Dilansir dari Irishexaminer, meskipun ia mengakui merasa kecewa dengan penyakit tersebut, namun Gibbs juga terpesona olehnya, menganggap dirinya beruntung didiagnosis memiliki penyakit alzheimer. Sudah 10 tahun sejak ia menemukan dirinya memiliki alzheimer, bahkan sebelum ia mengembangkan gejala kognitif apapun. Ia menemukannya dengan melakukan tes DNA untuk melacak hubungan genetik leluhurnya dengan alzheimer. Itu akhirnya memberinya kesempatan untuk mengatasinya sejak dini.

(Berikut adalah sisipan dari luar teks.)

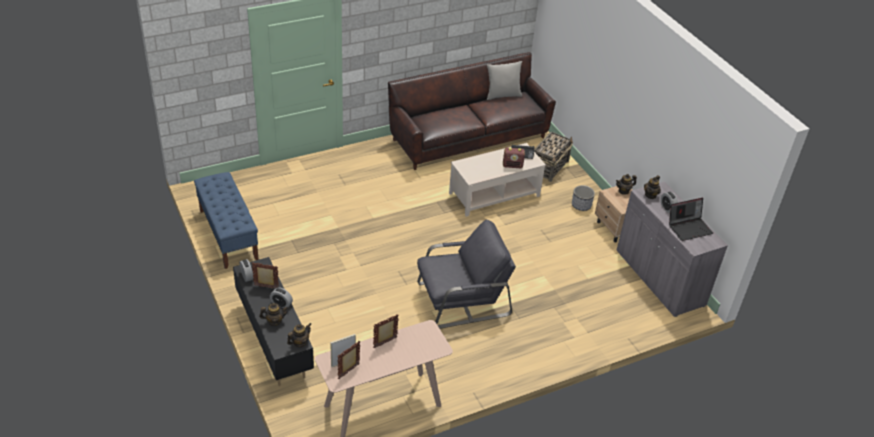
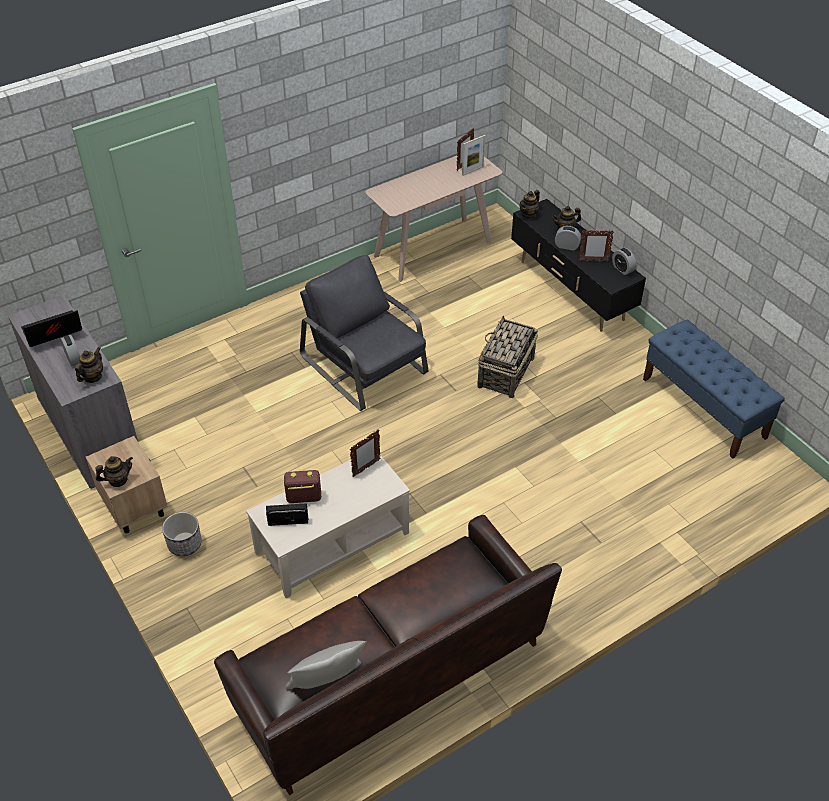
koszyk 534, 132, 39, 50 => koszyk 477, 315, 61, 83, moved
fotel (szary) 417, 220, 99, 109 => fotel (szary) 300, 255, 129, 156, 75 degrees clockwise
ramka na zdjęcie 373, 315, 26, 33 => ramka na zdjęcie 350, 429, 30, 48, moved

"Sangat mudah untuk mengatakan bahwa saya tidak beruntung menderita Alzheimer. Tapi sebenarnya, saya beruntung telah menemukan apa yang saya temukan, ketika saya menemukannya," kata Gibbs, dikutip dari irishexaminer.

Hasilnya, di usianya yang kini 69 tahun, ia yang telah mengabdikan hidupnya untuk menganalisis penyakit tersebut untuk menemukan hal yang dapat memperlambat perkembangan penyakit tersebut. Kini ia mencantumkan hasil temuannya tersebut dalam buku A Tattoo On My Brain: A Neurologist's Personal Battle Against Alzheimer's Disease.

Buku tersebut mengungkapkan pilihan gaya hidup dan komunitas dipercaya dapat membantu memperlambat perkembangan alzheimer, terutama jika ditemukan dalam tahap awal. Tahap awal maksudnya sebelum timbulnya gejala apapun.

Gibbs mengatakan dirinya baik-baik saja dan mulai mendapatkan gejala kognitif sekitar sembilan tahun yang lalu. Ia mulai mengalami masalah dalam mengingat nama rekan kerja, dan segera pensiun setelahnya.

Masalah ingatannya kini meningkat dengan menjadi jangka pendek. Seringkali ia tidak dapat mengingat apa yang ia lakukan satu jam yang lalu. Sehingga ia perlu menuliskan semua rencananya dan mencatatnya di kalender dengan cermat. Namun meski demikian, Gibbs menegaskan bahwa bahkan hingga saat ini kebanyaakan orang tidak akan tahu bahwa dirinya menderita alzheimer.